There are currently no specific treatment options for this disease, therefore various therapeutic approaches have been used based on expert opinions. In the asymptomatic period of the infection, we made no changes in medication. Our LTRs received an increased dose, bolus, or switched to a more potent corticosteroid, as the general condition deteriorated and the respiratory component increased. Calcineurin inhibitor therapy was continued. In patients with pronounced leukopenia, mycophenolate mofetil was reduced or suspended. The first 3 cases received remdesivir at the time of medical deterioration. In the remaining patients it was added prophylactically, assuming it would shorten the time to recovery [40]. This approach seemed to show success in the acute post-transplant period. Other systemic treatments were not broadly used. One patient who developed very severe disease received monoclonal antibodies (bamlanivimab) and convalescent plasma for several times, however, he did not recover. He had initially presented with very mild symptoms, and his general condition and respiratory state deteriorated rapidly after a long period of mild symptoms. Convalescent plasma and monoclonal antibodies have been described to alter the course of disease. However, they may aggravate lung injury in patients with multiple organ failure and should be infused early in the course of the disease [41], [42], [43]. However, it is unclear whether the administration of the convalescent plasma and monoclonal antibodies had a positive impact or if it even contributed to clinical deterioration in our patient.
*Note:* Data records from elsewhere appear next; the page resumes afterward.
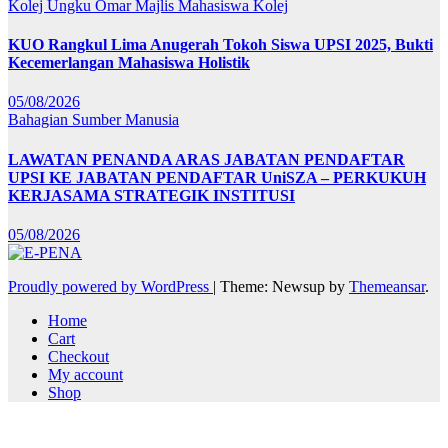
Kolej Ungku Omar
Majlis Mahasiswa Kolej
KUO Rangkul Lima Anugerah Tokoh Siswa UPSI 2025, Bukti
Kecemerlangan Mahasiswa Holistik
05/08/2026
Bahagian Sumber Manusia
LAWATAN PENANDA ARAS JABATAN PENDAFTAR
UPSI KE JABATAN PENDAFTAR UniSZA – PERKUKUH
KERJASAMA STRATEGIK INSTITUSI
05/08/2026
Proudly powered by WordPress
|
Theme: Newsup by
Themeansar
.
Home
Cart
Checkout
My account
Shop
Owing to the different courses of the infection in our series, it is difficult to make a statement about the role of immunosuppressive drugs. In our experience, it is justifiable to continue calcineurin inhibitor and metabolic therapy during the infection in the early phase after LT, not least to avert early rejection of the organ.
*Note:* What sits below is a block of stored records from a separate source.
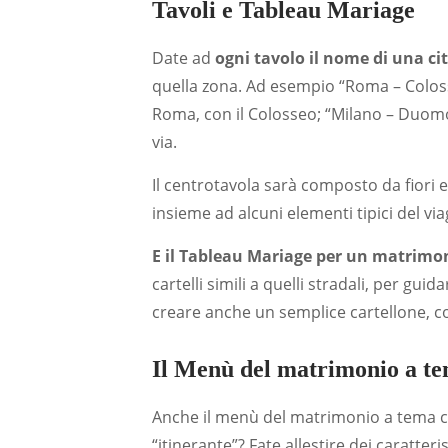
Tavoli e Tableau Mariage
Date ad
ogni tavolo il nome di una ci
quella zona. Ad esempio “Roma – Colo
Roma, con il Colosseo; “Milano – Duomo
via.
Il centrotavola sarà composto da fiori e
insieme ad alcuni elementi tipici del vi
E il Tableau Mariage per un matrimo
cartelli simili a quelli stradali, per guida
creare anche un semplice cartellone, con
Il Menù del matrimonio a te
Anche il menù del matrimonio a tema ci
“itinerante”? Fate allestire dei caratteris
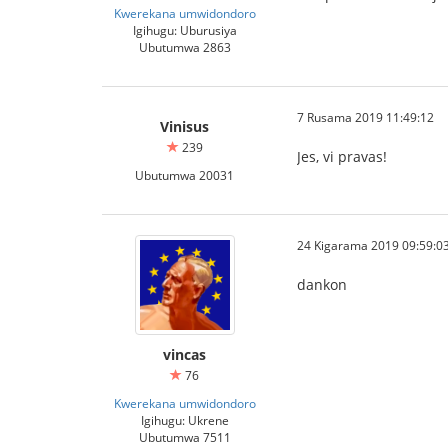
Kwerekana umwidondoro
Igihugu: Uburusiya
Ubutumwa 2863
7 Rusama 2019 11:49:12
Vinisus
239
Jes, vi pravas!
Ubutumwa 20031
24 Kigarama 2019 09:59:0
dankon
vincas
76
Kwerekana umwidondoro
Igihugu: Ukrene
Ubutumwa 7511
In our series, acute phase lung transplant patients showed a worse prognosis compared with the general population and were clinically similar to other SOTs [27,29,36,44,45].

The following limitations of our study need to be addressed. The study design was retrospective and the size of the cohort does not allow for significant statistical analysis. In addition, we could not ensure that we had included the entire acute post-transplant patient collective infected by SARS-CoV-2. There might be asymptomatic patients who did not present themselves to the emergency room or who were diagnosed coincidentally. Moreover, follow-up in the post-COVID period varied between patients and did not include scheduled HR-CT scans and pulmonary function testing.

Conclusion

Contrary to some initial assumptions that immunosuppression might protect from severe disease, COVID-19 does not appear to cause milder disease in LTRs compared with the general population. Patients with several comorbidities and a general poor preoperative condition showed an extended hospital stay. In our series bacterial superinfection in COVID-19 patients is associated with high rates of admission to the ICU and invasive mechanical ventilation. Immunosuppression is potentially responsible for the delayed formation of antibodies and their premature loss, which seems to be typical for LTR in the early phase after transplantation. It is still unclear whether the administration of the convalescent plasma and monoclonal antibodies had a positive impact or if it even contributed to clinical worsening, especially in patients with a prolonged course. Further severe individual courses need to be examined more closely in order to improve on future prognosis. The diversity of the courses of COVID-19 in general in conjunction with the general complexity of postoperative management in the early phase after LT require more interdisciplinary collaboration to predict future course scenarios based on actual courses and to determine the best treatment options.